PARTE 3: IL BOSS MAFIANO SI BLOCCÒ QUANDO UNA BAMBINA ENTRÒ NELLA SUA VILLA E DISSE: “MIA MAMMA NON È...

Parte 1

Secondo ogni logica, quella bambina non avrebbe mai dovuto oltrepassare i cancelli della proprietà.

Fu questo il pensiero che attraversò la mente di Lucas Blackwood quando il citofono del suo ufficio si accese durante una violenta notte di pioggia.

«Signore…» disse una voce dall’interfono. «C’è una bambina all’ingresso.»

Lucas rimase immobile davanti alle enormi finestre del suo studio, osservando l’acqua che cadeva incessantemente sui giardini della sua immensa tenuta.

Sul tavolo dietro di lui c’erano due oggetti che non aveva ancora sfiorato quella sera: un bicchiere di whisky quasi pieno e una pistola nera appoggiata accanto a una pila di documenti.

Una settimana prima qualcuno aveva tentato di ucciderlo.

Un ordigno nascosto sotto la sua auto di lusso aveva trasformato il vialetto in un inferno di fuoco e detriti.

Da quel giorno Lucas viveva con la certezza che il tradimento si nascondesse tra le persone più vicine a lui.

«Ripeti quello che hai detto», ordinò con tono freddo.

Dall’altra parte della linea, Harold esitò un istante.

«Una bambina, signore. Dice di essere venuta per il colloquio relativo al posto di donna delle pulizie.»

Lucas si voltò lentamente.

«Una bambina?»

«Sì. Ha spiegato che sua madre non può essere presente.»

Quelle parole sembravano fuori posto in un mondo fatto di sospetti, vendette e regolamenti di conti.

Per Lucas la fiducia era sempre stata un lusso pericoloso.

Suo padre gli aveva insegnato che ogni gesto di compassione poteva trasformarsi in una debolezza.

Gli anni trascorsi nel mondo criminale gli avevano insegnato qualcosa di ancora peggiore: persino l’innocenza poteva essere usata come arma.

«Controllatela accuratamente», disse. «Assicuratevi che non abbia nulla addosso. Poi portatela qui.»

Pochi minuti più tardi la porta dello studio si aprì.

La figura che apparve sulla soglia era minuscola.

La bambina non sembrava avere più di otto anni.

I suoi capelli biondo scuro erano raccolti frettolosamente in una coda disordinata. I grandi occhi chiari osservavano la stanza con evidente timore.

Le scarpe bagnate lasciavano piccole tracce sul pavimento lucido.

Ma ciò che attirò immediatamente l’attenzione di Lucas fu ciò che indossava.

Attorno alla vita aveva un grembiule da adulto, troppo grande per lei, stretto con diversi giri di stoffa e legato dietro la schiena con un enorme nodo.

Tra le mani teneva un foglio piegato con estrema cura.

Lucas la osservò in silenzio.

La bambina inspirò profondamente.

«Buonasera, signore», disse cercando di controllare il tremore della voce. «Mi chiamo Emma Carter.»

Fece una breve pausa.

«La mia mamma è molto malata oggi. Per questo sono venuta io.»

Per un istante Lucas non disse nulla.

Nel corso della sua vita aveva visto uomini armati perdere il coraggio.

Aveva assistito a interrogatori, tradimenti e confessioni disperate.

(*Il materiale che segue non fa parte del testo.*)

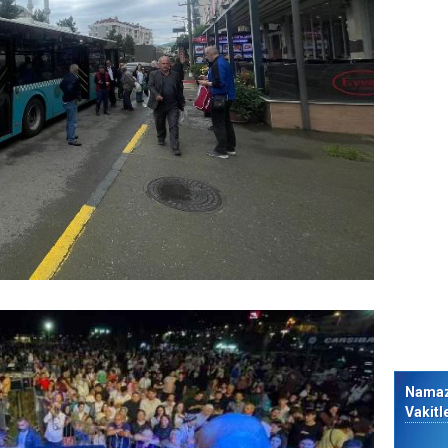
Nama
Vakitl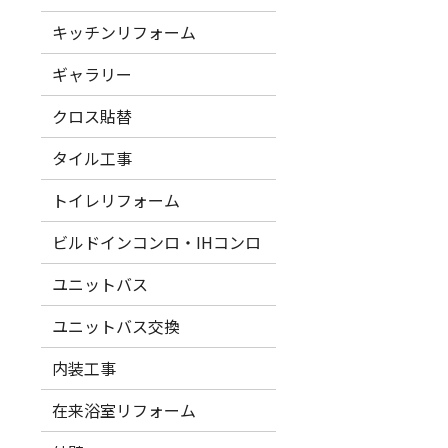
キッチンリフォーム
ギャラリー
クロス貼替
タイル工事
トイレリフォーム
ビルドインコンロ・IHコンロ
ユニットバス
ユニットバス交換
内装工事
在来浴室リフォーム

Ma quella bambina era diversa.

Non cercava di ingannarlo.

Era chiaramente spaventata.

Eppure aveva trovato la forza di presentarsi davanti a lui.

«Perché hai deciso di venire?» domandò infine.

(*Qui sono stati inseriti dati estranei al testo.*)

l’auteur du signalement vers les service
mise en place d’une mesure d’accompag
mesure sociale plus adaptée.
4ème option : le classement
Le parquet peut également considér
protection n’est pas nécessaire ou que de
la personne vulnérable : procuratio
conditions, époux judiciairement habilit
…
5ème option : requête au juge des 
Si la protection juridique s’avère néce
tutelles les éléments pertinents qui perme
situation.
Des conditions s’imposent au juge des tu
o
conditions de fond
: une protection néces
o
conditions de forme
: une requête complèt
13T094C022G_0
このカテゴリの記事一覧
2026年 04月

Emma alzò il foglio che teneva tra le dita.

«Per il lavoro. Questo è il curriculum di mia madre.»

Lo porse in avanti.

«Ha detto che questa opportunità è molto importante per noi. Stamattina aveva la febbre e non riusciva nemmeno ad alzarsi dal letto. Era molto triste.»

Abbassò lo sguardo verso il grembiule.

«Allora ho pensato che, se fossi venuta indossando il suo grembiule, lei avrebbe capito che stavo cercando di aiutarla.»

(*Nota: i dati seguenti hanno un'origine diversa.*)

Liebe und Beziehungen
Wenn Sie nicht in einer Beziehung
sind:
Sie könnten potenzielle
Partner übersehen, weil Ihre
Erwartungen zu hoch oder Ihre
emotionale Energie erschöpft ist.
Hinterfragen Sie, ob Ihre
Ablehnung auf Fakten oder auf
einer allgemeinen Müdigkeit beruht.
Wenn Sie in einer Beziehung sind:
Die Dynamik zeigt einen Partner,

Qualcosa si mosse dentro Lucas.

Non si accorse nemmeno di essersi avvicinato.

Solo quando si trovò davanti alla bambina, inginocchiato alla sua altezza, si rese conto di essersi abbassato.

La guardò negli occhi.

«Emma…»

La bambina strinse il foglio contro il petto.

«Sì, signore?»

Lucas rimase qualche secondo in silenzio.

Poi fece la domanda che nessuno nella stanza avrebbe mai immaginato di sentire uscire dalla sua bocca.

«Hai davvero fatto tutta questa strada completamente da sola?»